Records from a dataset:
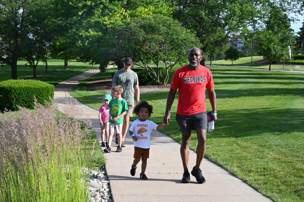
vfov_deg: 19.4
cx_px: 152
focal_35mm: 70
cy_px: 101
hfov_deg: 28.9
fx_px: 591
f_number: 13
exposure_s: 1/640
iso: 800
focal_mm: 70
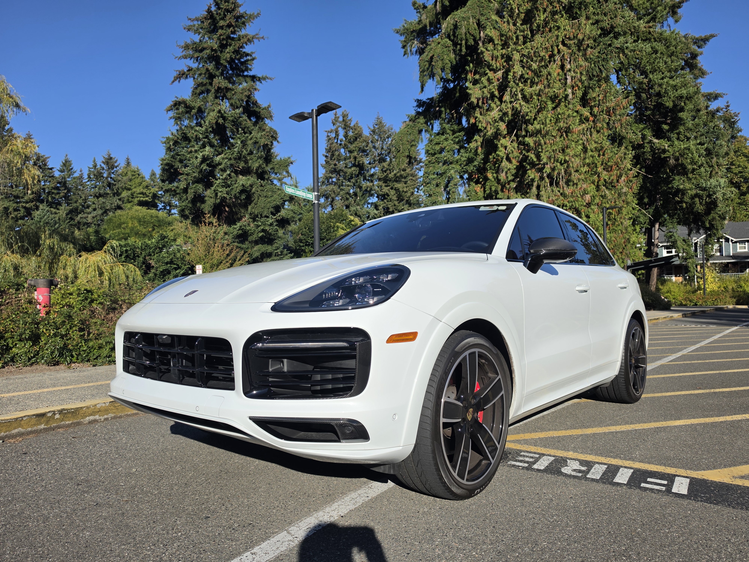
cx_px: 374
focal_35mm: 23
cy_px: 281
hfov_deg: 73.9
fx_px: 498
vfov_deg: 58.9
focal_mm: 6.5
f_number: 1.4
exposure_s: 1/7939
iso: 50
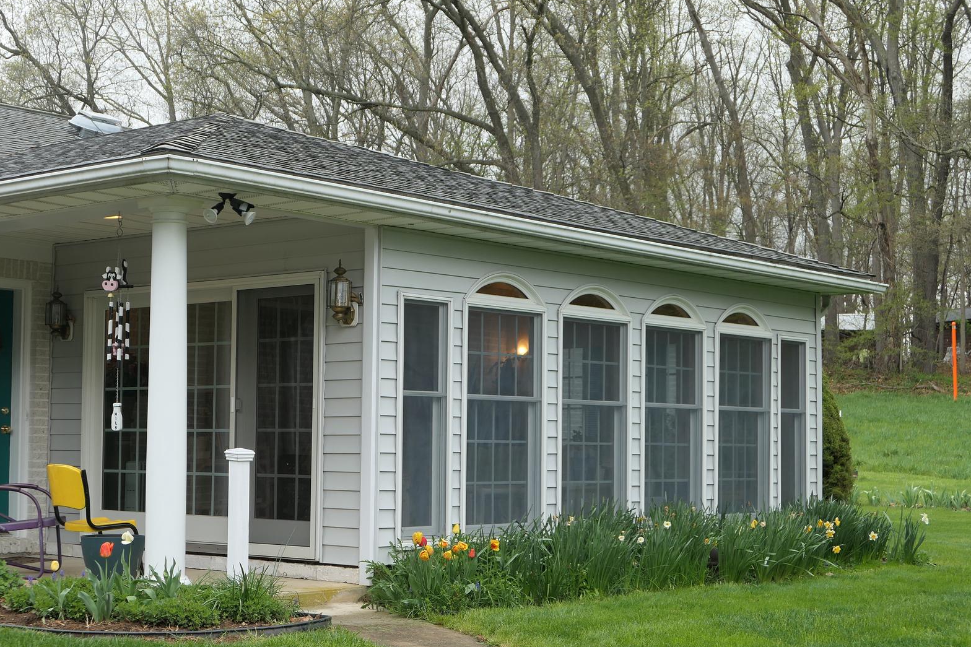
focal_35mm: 64
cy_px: 354
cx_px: 402
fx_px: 1726
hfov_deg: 31.4
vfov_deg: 21.2
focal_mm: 17.7
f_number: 2.8
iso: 125
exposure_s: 1/125
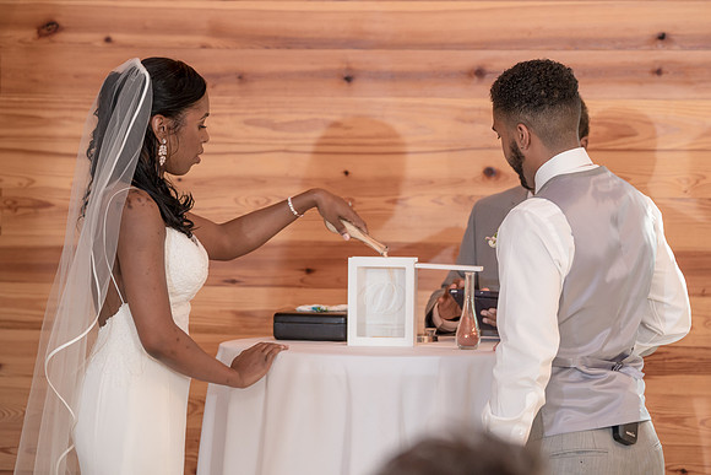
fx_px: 2804
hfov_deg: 14.4
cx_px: 401
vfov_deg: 9.7
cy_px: 199
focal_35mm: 142
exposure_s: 1/100
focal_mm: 122
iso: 1600
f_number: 4
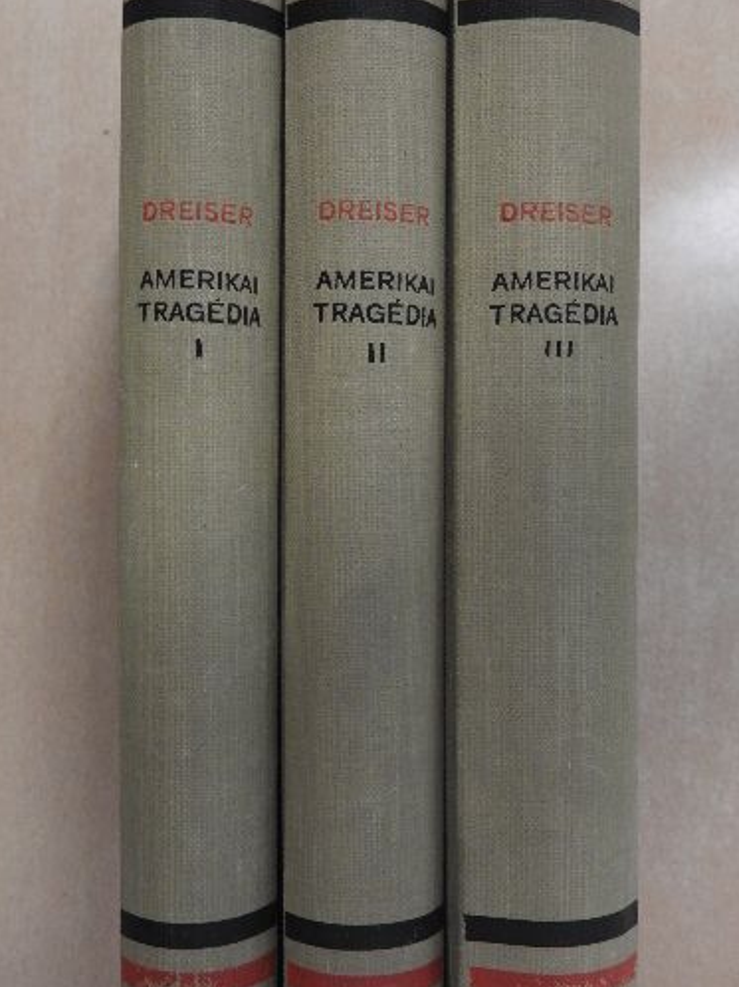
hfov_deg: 32.2
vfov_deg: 42.1
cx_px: 365
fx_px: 1282
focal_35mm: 45
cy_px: 468
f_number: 3.8
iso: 400
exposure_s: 1/15
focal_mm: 6.3
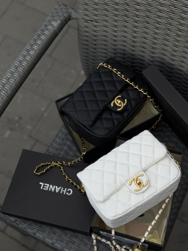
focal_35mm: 53
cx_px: 103
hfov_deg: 27.5
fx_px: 384
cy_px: 122
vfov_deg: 36.2
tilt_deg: -68.0
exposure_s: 1/4098
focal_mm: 6.76
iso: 80
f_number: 1.78
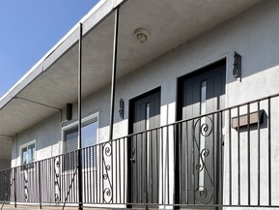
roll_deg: -2.7
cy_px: 203
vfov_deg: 41.6
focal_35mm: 30
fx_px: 242
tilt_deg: +0.2
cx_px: 185
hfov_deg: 58.7
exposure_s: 1/2370
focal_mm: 1.57
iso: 32
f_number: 1.8
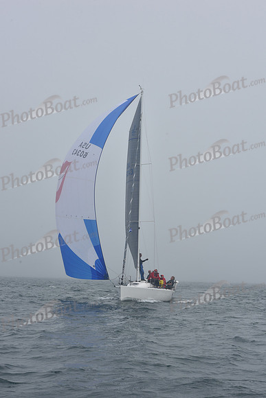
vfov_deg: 28.8
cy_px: 199
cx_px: 133
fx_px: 775
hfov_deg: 19.5
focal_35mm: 70
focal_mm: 70
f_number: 11
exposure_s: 1/800
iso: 250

*Instructions to follow*.
Please give the data again unaltered, leaving out any images.

*Output*.
vfov_deg: 19.4
cx_px: 152
focal_35mm: 70
cy_px: 101
hfov_deg: 28.9
fx_px: 591
f_number: 13
exposure_s: 1/640
iso: 800
focal_mm: 70
cx_px: 374
focal_35mm: 23
cy_px: 281
hfov_deg: 73.9
fx_px: 498
vfov_deg: 58.9
focal_mm: 6.5
f_number: 1.4
exposure_s: 1/7939
iso: 50
focal_35mm: 64
cy_px: 354
cx_px: 402
fx_px: 1726
hfov_deg: 31.4
vfov_deg: 21.2
focal_mm: 17.7
f_number: 2.8
iso: 125
exposure_s: 1/125
fx_px: 2804
hfov_deg: 14.4
cx_px: 401
vfov_deg: 9.7
cy_px: 199
focal_35mm: 142
exposure_s: 1/100
focal_mm: 122
iso: 1600
f_number: 4
hfov_deg: 32.2
vfov_deg: 42.1
cx_px: 365
fx_px: 1282
focal_35mm: 45
cy_px: 468
f_number: 3.8
iso: 400
exposure_s: 1/15
focal_mm: 6.3
focal_35mm: 53
cx_px: 103
hfov_deg: 27.5
fx_px: 384
cy_px: 122
vfov_deg: 36.2
tilt_deg: -68.0
exposure_s: 1/4098
focal_mm: 6.76
iso: 80
f_number: 1.78
roll_deg: -2.7
cy_px: 203
vfov_deg: 41.6
focal_35mm: 30
fx_px: 242
tilt_deg: +0.2
cx_px: 185
hfov_deg: 58.7
exposure_s: 1/2370
focal_mm: 1.57
iso: 32
f_number: 1.8
vfov_deg: 28.8
cy_px: 199
cx_px: 133
fx_px: 775
hfov_deg: 19.5
focal_35mm: 70
focal_mm: 70
f_number: 11
exposure_s: 1/800
iso: 250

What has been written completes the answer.